Yes – you have the option to input up to 10 years or ranges of years with additional income needs above the long-term baseline income you set for your plan. These are often used for things like planned traveling at the start of retirement, future purchase of a vehicle or other big-ticket item in a single year or allowing more income to provide for long-term care towards the end of life.
How’s the data protected?
Cascades uses an industry standard TLS encryption protocol, and all saved data is stored in Canadian data centers. These data centres are managed by Amazon Web Services (AWS). The key benefit of using AWS is their enterprise level security and compliance to industry standards. The AWS infrastructure puts strong safeguards in place to help protect user privacy, and all data is stored in highly secure AWS data centres. For more information on AWS security and compliance, please follow this link: https://docs.aws.amazon.com/whitepapers/latest/aws- overview/security-and-compliance.html
Who can use the data?
Cascades employees can access the data in order to aid our users. We do not share or sell your provided data to any third party.
Is data kept for the company to use?
We only keep the data for any cases you choose to save so that data can be used to view reports when you access the site. Periodically, this data may be anonymously aggregated by our software systems to monitor the usage of certain features and provide insight for future improvements to the software.
Upon my request, can my data be deleted?
Yes – with your request, we can delete any saved reports associated to your account or delete your account entirely to remove any traces of your data from our system.

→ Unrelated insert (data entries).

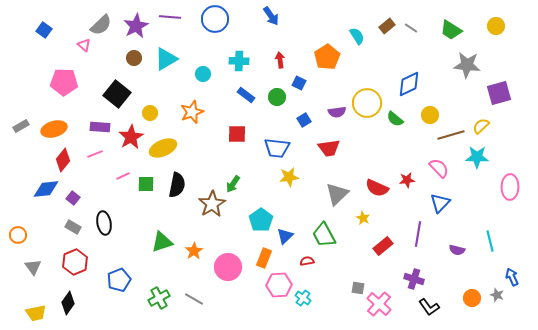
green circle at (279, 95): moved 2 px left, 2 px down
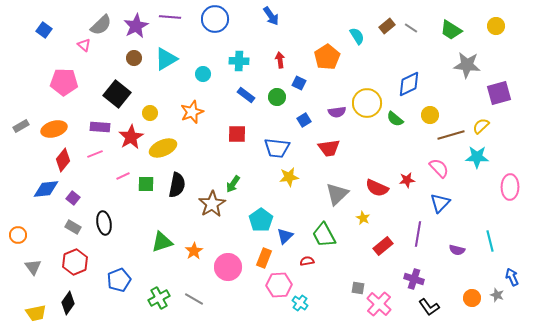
cyan cross at (303, 298): moved 3 px left, 5 px down
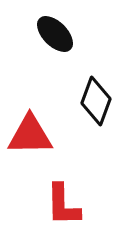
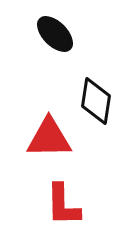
black diamond: rotated 12 degrees counterclockwise
red triangle: moved 19 px right, 3 px down
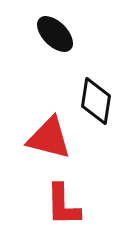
red triangle: rotated 15 degrees clockwise
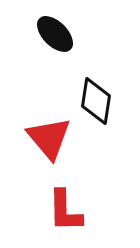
red triangle: rotated 36 degrees clockwise
red L-shape: moved 2 px right, 6 px down
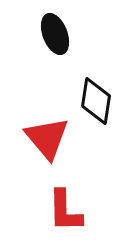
black ellipse: rotated 24 degrees clockwise
red triangle: moved 2 px left
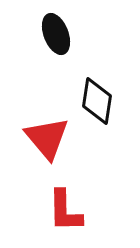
black ellipse: moved 1 px right
black diamond: moved 1 px right
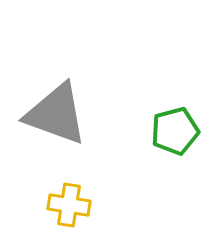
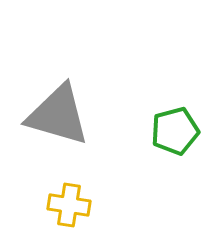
gray triangle: moved 2 px right, 1 px down; rotated 4 degrees counterclockwise
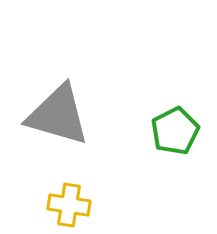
green pentagon: rotated 12 degrees counterclockwise
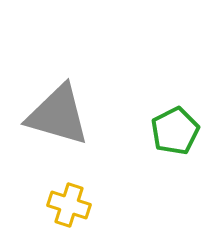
yellow cross: rotated 9 degrees clockwise
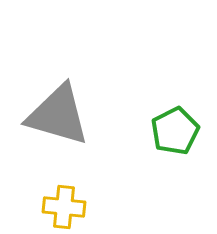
yellow cross: moved 5 px left, 2 px down; rotated 12 degrees counterclockwise
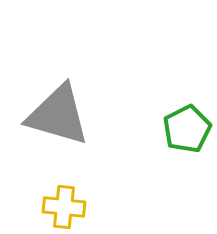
green pentagon: moved 12 px right, 2 px up
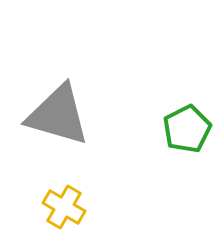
yellow cross: rotated 24 degrees clockwise
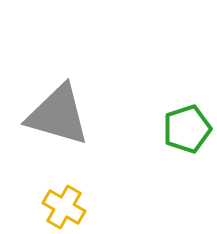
green pentagon: rotated 9 degrees clockwise
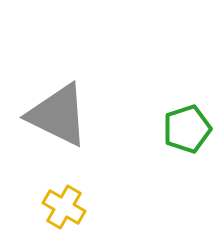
gray triangle: rotated 10 degrees clockwise
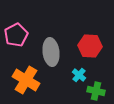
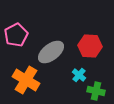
gray ellipse: rotated 60 degrees clockwise
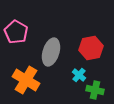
pink pentagon: moved 3 px up; rotated 15 degrees counterclockwise
red hexagon: moved 1 px right, 2 px down; rotated 15 degrees counterclockwise
gray ellipse: rotated 36 degrees counterclockwise
green cross: moved 1 px left, 1 px up
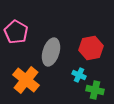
cyan cross: rotated 16 degrees counterclockwise
orange cross: rotated 8 degrees clockwise
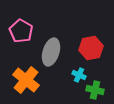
pink pentagon: moved 5 px right, 1 px up
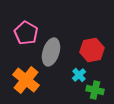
pink pentagon: moved 5 px right, 2 px down
red hexagon: moved 1 px right, 2 px down
cyan cross: rotated 24 degrees clockwise
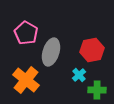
green cross: moved 2 px right; rotated 12 degrees counterclockwise
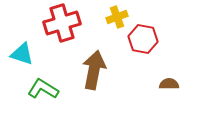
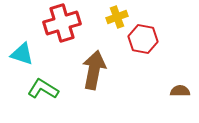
brown semicircle: moved 11 px right, 7 px down
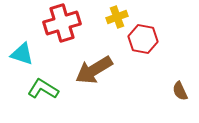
brown arrow: rotated 132 degrees counterclockwise
brown semicircle: rotated 114 degrees counterclockwise
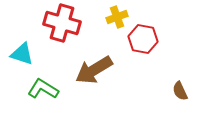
red cross: rotated 33 degrees clockwise
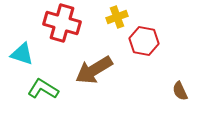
red hexagon: moved 1 px right, 2 px down
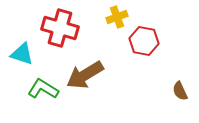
red cross: moved 2 px left, 5 px down
brown arrow: moved 9 px left, 5 px down
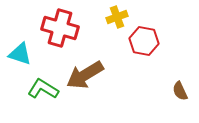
cyan triangle: moved 2 px left
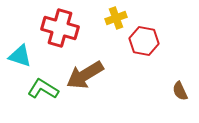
yellow cross: moved 1 px left, 1 px down
cyan triangle: moved 2 px down
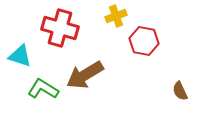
yellow cross: moved 2 px up
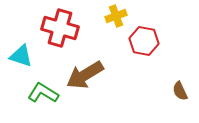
cyan triangle: moved 1 px right
green L-shape: moved 4 px down
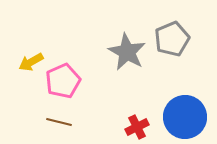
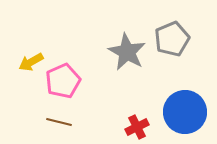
blue circle: moved 5 px up
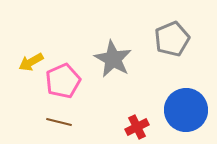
gray star: moved 14 px left, 7 px down
blue circle: moved 1 px right, 2 px up
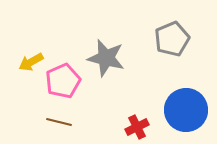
gray star: moved 7 px left, 1 px up; rotated 15 degrees counterclockwise
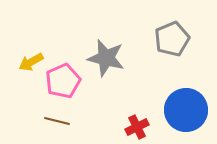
brown line: moved 2 px left, 1 px up
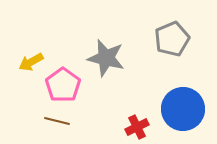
pink pentagon: moved 4 px down; rotated 12 degrees counterclockwise
blue circle: moved 3 px left, 1 px up
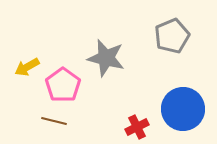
gray pentagon: moved 3 px up
yellow arrow: moved 4 px left, 5 px down
brown line: moved 3 px left
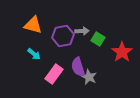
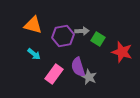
red star: rotated 20 degrees counterclockwise
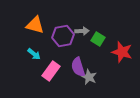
orange triangle: moved 2 px right
pink rectangle: moved 3 px left, 3 px up
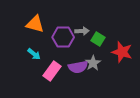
orange triangle: moved 1 px up
purple hexagon: moved 1 px down; rotated 10 degrees clockwise
purple semicircle: rotated 84 degrees counterclockwise
pink rectangle: moved 1 px right
gray star: moved 4 px right, 14 px up; rotated 14 degrees clockwise
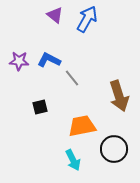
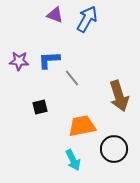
purple triangle: rotated 18 degrees counterclockwise
blue L-shape: rotated 30 degrees counterclockwise
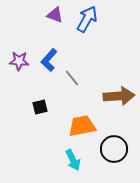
blue L-shape: rotated 45 degrees counterclockwise
brown arrow: rotated 76 degrees counterclockwise
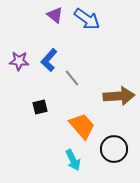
purple triangle: rotated 18 degrees clockwise
blue arrow: rotated 96 degrees clockwise
orange trapezoid: rotated 60 degrees clockwise
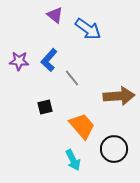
blue arrow: moved 1 px right, 10 px down
black square: moved 5 px right
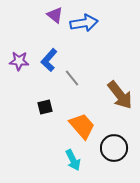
blue arrow: moved 4 px left, 6 px up; rotated 44 degrees counterclockwise
brown arrow: moved 1 px right, 1 px up; rotated 56 degrees clockwise
black circle: moved 1 px up
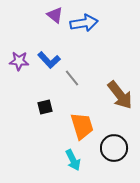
blue L-shape: rotated 85 degrees counterclockwise
orange trapezoid: rotated 24 degrees clockwise
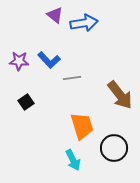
gray line: rotated 60 degrees counterclockwise
black square: moved 19 px left, 5 px up; rotated 21 degrees counterclockwise
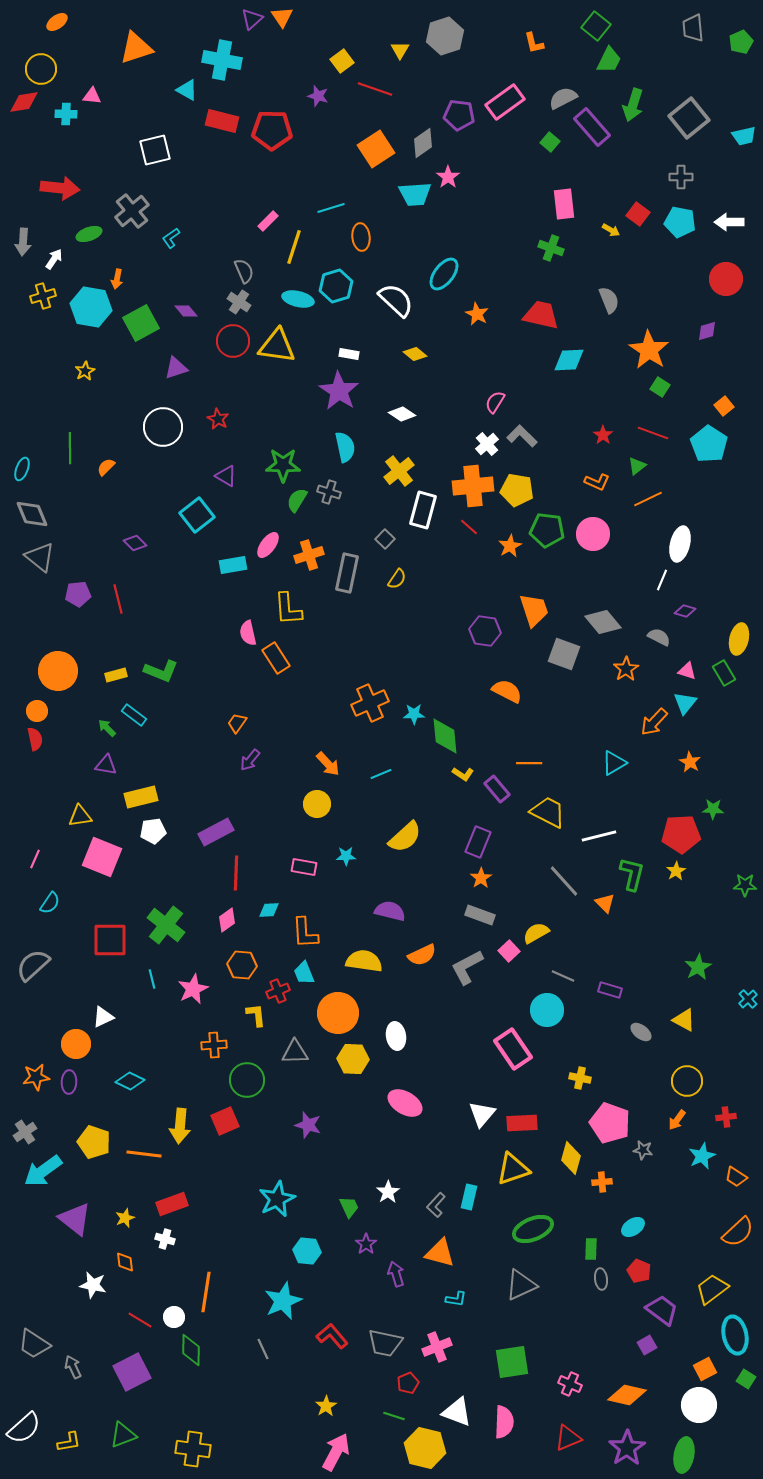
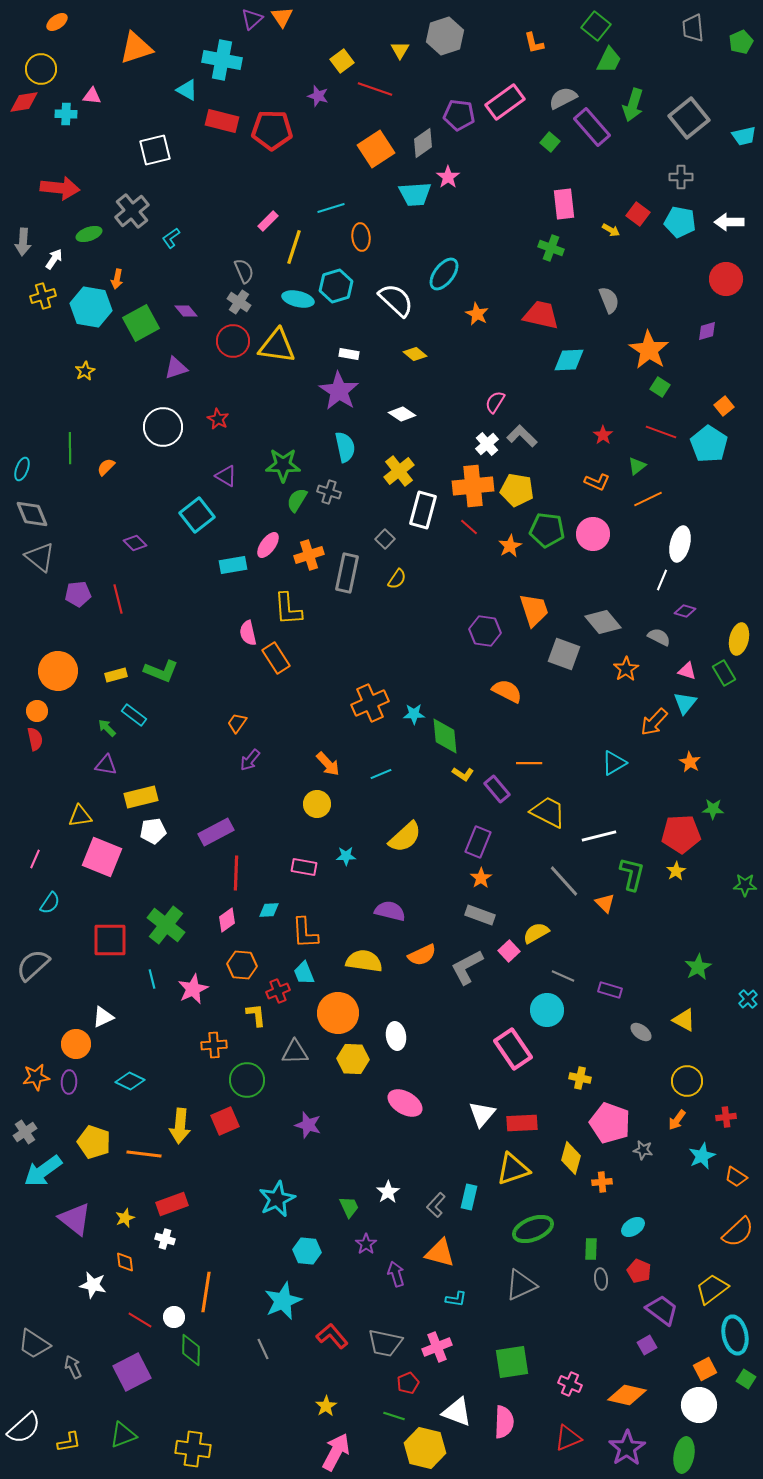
red line at (653, 433): moved 8 px right, 1 px up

Are any portions of the data sold?
We place great importance on our users’ privacy – none of the information collected by Cascades is sold or shared with third parties.
About Cascades and PureFacts:
Cascades, in partnership with fintech leader PureFacts Financial Solutions, provides a software solution that revolutionizes the way advisors can help clients with retirement income planning.
This leading-edge, cloud-based tool integrates into enterprise platforms for easy and intuitive use by advisors. It accounts for all sources of retirement income, is always current with the tax code, and simplifies the complex task of income planning.
Cascades empowers advisors to quickly enter the growing retirement decumulation planning space and creates the potential to protect and grow their AUM.